Problem statement
Whenever the word "lines" appears in a line of the data below, copy that line.

Data supplied
• • •
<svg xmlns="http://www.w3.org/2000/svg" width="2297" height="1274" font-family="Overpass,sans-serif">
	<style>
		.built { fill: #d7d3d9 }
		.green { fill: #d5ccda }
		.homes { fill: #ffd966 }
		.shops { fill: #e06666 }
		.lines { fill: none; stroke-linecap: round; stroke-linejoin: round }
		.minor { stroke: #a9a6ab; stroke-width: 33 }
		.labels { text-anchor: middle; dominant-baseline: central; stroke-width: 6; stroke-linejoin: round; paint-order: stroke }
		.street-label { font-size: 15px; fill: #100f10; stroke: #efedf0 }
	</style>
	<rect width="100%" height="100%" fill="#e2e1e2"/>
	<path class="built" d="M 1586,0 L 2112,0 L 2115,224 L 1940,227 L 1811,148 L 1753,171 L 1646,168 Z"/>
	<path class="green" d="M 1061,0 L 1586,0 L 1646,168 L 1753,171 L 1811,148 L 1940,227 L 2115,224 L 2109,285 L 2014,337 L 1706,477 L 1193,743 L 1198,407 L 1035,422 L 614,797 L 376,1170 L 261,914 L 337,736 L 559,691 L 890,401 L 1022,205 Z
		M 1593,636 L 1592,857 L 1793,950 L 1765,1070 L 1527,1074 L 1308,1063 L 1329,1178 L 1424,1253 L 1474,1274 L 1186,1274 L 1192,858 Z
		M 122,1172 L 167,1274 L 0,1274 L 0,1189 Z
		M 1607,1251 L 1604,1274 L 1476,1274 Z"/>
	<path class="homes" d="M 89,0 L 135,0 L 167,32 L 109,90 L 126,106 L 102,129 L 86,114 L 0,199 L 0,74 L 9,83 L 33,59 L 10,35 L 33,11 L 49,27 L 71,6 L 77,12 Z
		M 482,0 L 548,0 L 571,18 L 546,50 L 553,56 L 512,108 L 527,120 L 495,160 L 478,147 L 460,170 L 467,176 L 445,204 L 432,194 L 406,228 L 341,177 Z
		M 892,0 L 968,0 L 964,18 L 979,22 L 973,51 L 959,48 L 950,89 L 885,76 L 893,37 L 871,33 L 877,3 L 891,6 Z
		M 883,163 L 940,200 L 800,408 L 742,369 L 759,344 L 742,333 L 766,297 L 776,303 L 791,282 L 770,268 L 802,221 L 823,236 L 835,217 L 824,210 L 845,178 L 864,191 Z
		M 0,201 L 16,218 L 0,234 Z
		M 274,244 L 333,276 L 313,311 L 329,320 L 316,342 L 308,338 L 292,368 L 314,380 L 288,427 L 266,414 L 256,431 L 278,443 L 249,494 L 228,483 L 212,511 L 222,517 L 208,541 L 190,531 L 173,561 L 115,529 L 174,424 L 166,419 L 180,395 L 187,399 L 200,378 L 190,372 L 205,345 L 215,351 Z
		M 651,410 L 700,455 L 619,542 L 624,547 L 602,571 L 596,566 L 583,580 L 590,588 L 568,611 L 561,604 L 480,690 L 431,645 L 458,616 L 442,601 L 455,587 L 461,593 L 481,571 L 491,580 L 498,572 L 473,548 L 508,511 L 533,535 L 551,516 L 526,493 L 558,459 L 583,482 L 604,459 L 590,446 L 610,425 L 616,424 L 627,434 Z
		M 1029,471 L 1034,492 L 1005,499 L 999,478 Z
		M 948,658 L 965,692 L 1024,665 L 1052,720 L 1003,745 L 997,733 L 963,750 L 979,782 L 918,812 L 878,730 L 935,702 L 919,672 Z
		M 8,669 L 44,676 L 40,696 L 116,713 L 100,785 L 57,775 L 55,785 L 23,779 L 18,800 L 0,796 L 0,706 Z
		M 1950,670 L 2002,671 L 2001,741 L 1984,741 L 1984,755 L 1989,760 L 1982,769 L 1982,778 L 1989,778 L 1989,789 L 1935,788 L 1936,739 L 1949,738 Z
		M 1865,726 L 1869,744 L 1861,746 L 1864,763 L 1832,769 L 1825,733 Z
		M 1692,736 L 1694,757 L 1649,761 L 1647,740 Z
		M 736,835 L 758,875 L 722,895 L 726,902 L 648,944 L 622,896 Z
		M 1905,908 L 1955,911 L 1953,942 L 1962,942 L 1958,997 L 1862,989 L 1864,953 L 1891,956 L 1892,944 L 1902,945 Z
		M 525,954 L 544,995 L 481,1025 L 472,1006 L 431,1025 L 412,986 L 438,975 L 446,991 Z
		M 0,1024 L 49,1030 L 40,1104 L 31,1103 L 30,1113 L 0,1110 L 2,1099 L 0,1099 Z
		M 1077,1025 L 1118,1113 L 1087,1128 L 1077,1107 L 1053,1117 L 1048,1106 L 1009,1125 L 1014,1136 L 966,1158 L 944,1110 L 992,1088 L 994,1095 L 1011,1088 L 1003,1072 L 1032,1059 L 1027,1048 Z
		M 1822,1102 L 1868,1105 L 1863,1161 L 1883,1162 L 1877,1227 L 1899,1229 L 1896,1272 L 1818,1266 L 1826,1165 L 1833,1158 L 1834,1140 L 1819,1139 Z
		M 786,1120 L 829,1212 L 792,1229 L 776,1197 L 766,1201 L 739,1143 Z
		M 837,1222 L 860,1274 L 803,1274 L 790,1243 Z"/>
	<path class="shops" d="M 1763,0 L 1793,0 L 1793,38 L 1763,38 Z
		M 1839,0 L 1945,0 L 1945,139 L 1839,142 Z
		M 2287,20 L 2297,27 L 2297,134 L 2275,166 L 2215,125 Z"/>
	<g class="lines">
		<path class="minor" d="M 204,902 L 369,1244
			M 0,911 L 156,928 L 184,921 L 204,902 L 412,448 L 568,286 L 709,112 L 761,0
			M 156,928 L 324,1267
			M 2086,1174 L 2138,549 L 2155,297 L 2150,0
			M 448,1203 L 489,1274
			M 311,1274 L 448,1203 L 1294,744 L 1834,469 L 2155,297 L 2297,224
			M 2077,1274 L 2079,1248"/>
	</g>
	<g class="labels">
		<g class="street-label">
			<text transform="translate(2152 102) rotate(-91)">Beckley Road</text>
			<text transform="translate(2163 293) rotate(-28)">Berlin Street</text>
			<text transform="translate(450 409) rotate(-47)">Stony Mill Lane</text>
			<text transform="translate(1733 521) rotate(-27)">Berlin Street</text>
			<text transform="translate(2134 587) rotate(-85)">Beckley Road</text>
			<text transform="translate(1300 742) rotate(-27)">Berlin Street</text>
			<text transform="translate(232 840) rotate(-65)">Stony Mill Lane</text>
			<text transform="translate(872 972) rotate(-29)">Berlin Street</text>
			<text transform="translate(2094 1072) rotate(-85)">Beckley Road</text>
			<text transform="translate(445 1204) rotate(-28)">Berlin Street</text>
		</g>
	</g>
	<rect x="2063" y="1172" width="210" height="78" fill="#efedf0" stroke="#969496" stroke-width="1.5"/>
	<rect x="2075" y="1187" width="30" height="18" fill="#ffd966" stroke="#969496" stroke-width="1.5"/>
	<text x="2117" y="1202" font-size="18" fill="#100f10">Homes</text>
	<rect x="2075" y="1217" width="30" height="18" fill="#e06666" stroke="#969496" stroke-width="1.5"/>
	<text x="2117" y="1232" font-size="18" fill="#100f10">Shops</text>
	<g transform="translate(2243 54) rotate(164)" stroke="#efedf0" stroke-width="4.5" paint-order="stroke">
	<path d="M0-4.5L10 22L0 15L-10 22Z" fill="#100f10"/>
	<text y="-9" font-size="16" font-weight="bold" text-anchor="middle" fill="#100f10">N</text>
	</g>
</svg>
• • •
Answer box
		.lines { fill: none; stroke-linecap: round; stroke-linejoin: round }
	<g class="lines">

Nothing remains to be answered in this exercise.